Rejecting the Established Order

Trump carried every county in Iowa except one. What accounts for the Trump juggernaut?
 
Our take is that all his rivals, Biden included, promise to be better leaders of the established order. Trump embodies rejection, even disdain, for the establishment.
 
For years now, Americans have seen that nothing much works as it should. New York Times columnist Bret Stephens explains that Trump is riding “a wave of pessimism.” Referring to Alana Newhouse’s writing, Stephens notes that “brokenness has become the defining feature of much of American life: broken families, broken public schools, broken small towns and inner cities, broken universities, broken health care, broken media, broken churches, broken borders, broken government.”
 
This brokenness is caused not by poor leadership, in our view, but by system failure—bureaucratic and legal systems that prevent real people from rolling up their sleeves and solving real problems. Trump promises to knock down this system.

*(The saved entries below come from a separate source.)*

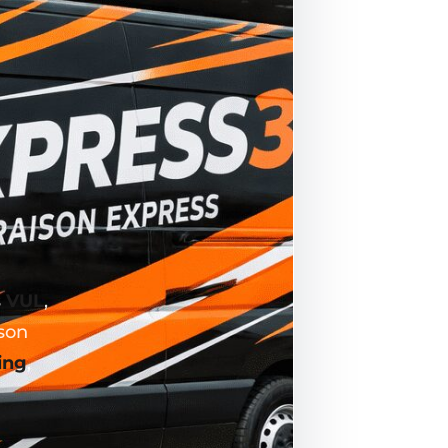
s
VUL
,
ison
ing
,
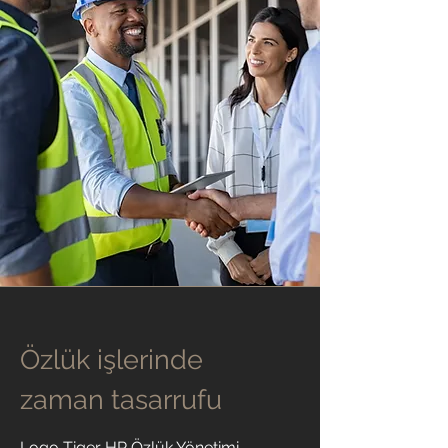
Özlük işlerinde
zaman tasarrufu
Logo Tiger HR Özlük Yönetimi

What the country needs is a coherent vision of how to replace it.
 
In a column last week, Will Marshall, president of the Progressive Policy Institute, argues that political parties must respond to “a nation in search of ‘can do’ democracy.” Quoting from Philip Howard's forthcoming book, Everyday Freedom, Marshall gives numerous examples of how “‘America is suffering from a crisis of human disempowerment.’”
 
Many voters, perhaps a majority, need a vision for change and re-empowerment, not the same system plodding forward.